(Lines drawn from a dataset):
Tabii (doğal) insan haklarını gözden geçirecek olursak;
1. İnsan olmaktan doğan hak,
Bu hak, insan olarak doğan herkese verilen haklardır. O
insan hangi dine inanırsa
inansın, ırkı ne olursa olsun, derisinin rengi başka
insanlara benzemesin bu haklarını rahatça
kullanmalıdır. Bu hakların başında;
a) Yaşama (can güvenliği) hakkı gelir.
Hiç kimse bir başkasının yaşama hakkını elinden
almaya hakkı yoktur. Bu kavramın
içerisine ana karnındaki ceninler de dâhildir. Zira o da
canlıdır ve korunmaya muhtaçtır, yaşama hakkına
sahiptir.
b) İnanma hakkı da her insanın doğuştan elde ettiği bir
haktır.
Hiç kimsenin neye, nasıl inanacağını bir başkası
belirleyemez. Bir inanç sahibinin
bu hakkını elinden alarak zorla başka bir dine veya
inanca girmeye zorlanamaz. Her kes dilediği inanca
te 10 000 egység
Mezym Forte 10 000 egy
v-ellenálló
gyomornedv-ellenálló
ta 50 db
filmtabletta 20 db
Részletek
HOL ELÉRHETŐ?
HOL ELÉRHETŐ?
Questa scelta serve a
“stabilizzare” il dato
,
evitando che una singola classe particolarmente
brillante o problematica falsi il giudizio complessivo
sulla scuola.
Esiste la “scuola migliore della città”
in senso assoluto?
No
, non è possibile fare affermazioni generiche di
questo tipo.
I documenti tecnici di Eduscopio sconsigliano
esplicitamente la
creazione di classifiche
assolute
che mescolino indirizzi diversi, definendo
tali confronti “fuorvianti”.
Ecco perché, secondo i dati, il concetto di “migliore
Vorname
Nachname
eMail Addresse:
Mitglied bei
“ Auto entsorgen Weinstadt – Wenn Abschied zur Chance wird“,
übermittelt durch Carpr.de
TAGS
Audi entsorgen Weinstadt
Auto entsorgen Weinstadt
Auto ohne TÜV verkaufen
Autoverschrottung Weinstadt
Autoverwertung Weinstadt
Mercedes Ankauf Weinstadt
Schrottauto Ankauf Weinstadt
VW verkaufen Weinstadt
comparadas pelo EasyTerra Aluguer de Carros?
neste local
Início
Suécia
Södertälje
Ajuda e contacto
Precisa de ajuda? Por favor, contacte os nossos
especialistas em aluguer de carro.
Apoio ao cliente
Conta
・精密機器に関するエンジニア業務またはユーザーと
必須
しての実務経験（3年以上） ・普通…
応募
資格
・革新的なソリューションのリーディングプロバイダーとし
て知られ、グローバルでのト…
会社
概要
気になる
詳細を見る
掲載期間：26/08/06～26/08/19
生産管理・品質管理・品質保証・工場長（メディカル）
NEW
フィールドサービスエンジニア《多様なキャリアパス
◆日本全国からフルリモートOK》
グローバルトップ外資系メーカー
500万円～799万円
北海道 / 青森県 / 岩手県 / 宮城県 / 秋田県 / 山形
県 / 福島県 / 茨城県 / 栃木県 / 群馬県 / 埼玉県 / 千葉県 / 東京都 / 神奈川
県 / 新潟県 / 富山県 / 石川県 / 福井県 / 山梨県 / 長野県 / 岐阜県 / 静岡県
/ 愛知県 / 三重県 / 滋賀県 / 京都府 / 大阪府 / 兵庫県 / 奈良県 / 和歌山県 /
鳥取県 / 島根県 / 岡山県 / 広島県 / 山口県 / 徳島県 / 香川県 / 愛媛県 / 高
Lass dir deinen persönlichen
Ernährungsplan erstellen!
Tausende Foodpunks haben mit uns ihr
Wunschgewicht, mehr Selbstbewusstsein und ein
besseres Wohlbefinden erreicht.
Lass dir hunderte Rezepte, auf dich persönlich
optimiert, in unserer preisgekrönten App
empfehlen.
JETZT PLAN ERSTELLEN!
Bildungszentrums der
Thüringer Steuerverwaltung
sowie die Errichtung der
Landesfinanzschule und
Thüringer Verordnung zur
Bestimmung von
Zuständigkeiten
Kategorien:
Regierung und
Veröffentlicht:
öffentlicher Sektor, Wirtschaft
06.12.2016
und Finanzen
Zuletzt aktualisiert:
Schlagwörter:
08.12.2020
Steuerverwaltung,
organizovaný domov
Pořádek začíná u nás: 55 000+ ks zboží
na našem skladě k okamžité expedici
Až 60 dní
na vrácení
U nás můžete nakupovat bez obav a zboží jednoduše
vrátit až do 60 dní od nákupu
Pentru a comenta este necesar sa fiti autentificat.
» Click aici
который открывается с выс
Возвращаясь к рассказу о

(Assigned task): Convert the lines above into a numbered list, omitting any blank lines.

(Response area):
1. Tabii (doğal) insan haklarını gözden geçirecek olursak;
2. 1. İnsan olmaktan doğan hak,
3. Bu hak, insan olarak doğan herkese verilen haklardır. O
4. insan hangi dine inanırsa
5. inansın, ırkı ne olursa olsun, derisinin rengi başka
6. insanlara benzemesin bu haklarını rahatça
7. kullanmalıdır. Bu hakların başında;
8. a) Yaşama (can güvenliği) hakkı gelir.
9. Hiç kimse bir başkasının yaşama hakkını elinden
10. almaya hakkı yoktur. Bu kavramın
11. içerisine ana karnındaki ceninler de dâhildir. Zira o da
12. canlıdır ve korunmaya muhtaçtır, yaşama hakkına
13. sahiptir.
14. b) İnanma hakkı da her insanın doğuştan elde ettiği bir
15. haktır.
16. Hiç kimsenin neye, nasıl inanacağını bir başkası
17. belirleyemez. Bir inanç sahibinin
18. bu hakkını elinden alarak zorla başka bir dine veya
19. inanca girmeye zorlanamaz. Her kes dilediği inanca
20. te 10 000 egység
21. Mezym Forte 10 000 egy
22. v-ellenálló
23. gyomornedv-ellenálló
24. ta 50 db
25. filmtabletta 20 db
26. Részletek
27. HOL ELÉRHETŐ?
28. HOL ELÉRHETŐ?
29. Questa scelta serve a
30. “stabilizzare” il dato
31. ,
32. evitando che una singola classe particolarmente
33. brillante o problematica falsi il giudizio complessivo
34. sulla scuola.
35. Esiste la “scuola migliore della città”
36. in senso assoluto?
37. No
38. , non è possibile fare affermazioni generiche di
39. questo tipo.
40. I documenti tecnici di Eduscopio sconsigliano
41. esplicitamente la
42. creazione di classifiche
43. assolute
44. che mescolino indirizzi diversi, definendo
45. tali confronti “fuorvianti”.
46. Ecco perché, secondo i dati, il concetto di “migliore
47. Vorname
48. Nachname
49. eMail Addresse:
50. Mitglied bei
51. “ Auto entsorgen Weinstadt – Wenn Abschied zur Chance wird“,
52. übermittelt durch Carpr.de
53. TAGS
54. Audi entsorgen Weinstadt
55. Auto entsorgen Weinstadt
56. Auto ohne TÜV verkaufen
57. Autoverschrottung Weinstadt
58. Autoverwertung Weinstadt
59. Mercedes Ankauf Weinstadt
60. Schrottauto Ankauf Weinstadt
61. VW verkaufen Weinstadt
62. comparadas pelo EasyTerra Aluguer de Carros?
63. neste local
64. Início
65. Suécia
66. Södertälje
67. Ajuda e contacto
68. Precisa de ajuda? Por favor, contacte os nossos
69. especialistas em aluguer de carro.
70. Apoio ao cliente
71. Conta
72. ・精密機器に関するエンジニア業務またはユーザーと
73. 必須
74. しての実務経験（3年以上） ・普通…
75. 応募
76. 資格
77. ・革新的なソリューションのリーディングプロバイダーとし
78. て知られ、グローバルでのト…
79. 会社
80. 概要
81. 気になる
82. 詳細を見る
83. 掲載期間：26/08/06～26/08/19
84. 生産管理・品質管理・品質保証・工場長（メディカル）
85. NEW
86. フィールドサービスエンジニア《多様なキャリアパス
87. ◆日本全国からフルリモートOK》
88. グローバルトップ外資系メーカー
89. 500万円～799万円
90. 北海道 / 青森県 / 岩手県 / 宮城県 / 秋田県 / 山形
91. 県 / 福島県 / 茨城県 / 栃木県 / 群馬県 / 埼玉県 / 千葉県 / 東京都 / 神奈川
92. 県 / 新潟県 / 富山県 / 石川県 / 福井県 / 山梨県 / 長野県 / 岐阜県 / 静岡県
93. / 愛知県 / 三重県 / 滋賀県 / 京都府 / 大阪府 / 兵庫県 / 奈良県 / 和歌山県 /
94. 鳥取県 / 島根県 / 岡山県 / 広島県 / 山口県 / 徳島県 / 香川県 / 愛媛県 / 高
95. Lass dir deinen persönlichen
96. Ernährungsplan erstellen!
97. Tausende Foodpunks haben mit uns ihr
98. Wunschgewicht, mehr Selbstbewusstsein und ein
99. besseres Wohlbefinden erreicht.
100. Lass dir hunderte Rezepte, auf dich persönlich
101. optimiert, in unserer preisgekrönten App
102. empfehlen.
103. JETZT PLAN ERSTELLEN!
104. Bildungszentrums der
105. Thüringer Steuerverwaltung
106. sowie die Errichtung der
107. Landesfinanzschule und
108. Thüringer Verordnung zur
109. Bestimmung von
110. Zuständigkeiten
111. Kategorien:
112. Regierung und
113. Veröffentlicht:
114. öffentlicher Sektor, Wirtschaft
115. 06.12.2016
116. und Finanzen
117. Zuletzt aktualisiert:
118. Schlagwörter:
119. 08.12.2020
120. Steuerverwaltung,
121. organizovaný domov
122. Pořádek začíná u nás: 55 000+ ks zboží
123. na našem skladě k okamžité expedici
124. Až 60 dní
125. na vrácení
126. U nás můžete nakupovat bez obav a zboží jednoduše
127. vrátit až do 60 dní od nákupu
128. Pentru a comenta este necesar sa fiti autentificat.
129. » Click aici
130. который открывается с выс
131. Возвращаясь к рассказу о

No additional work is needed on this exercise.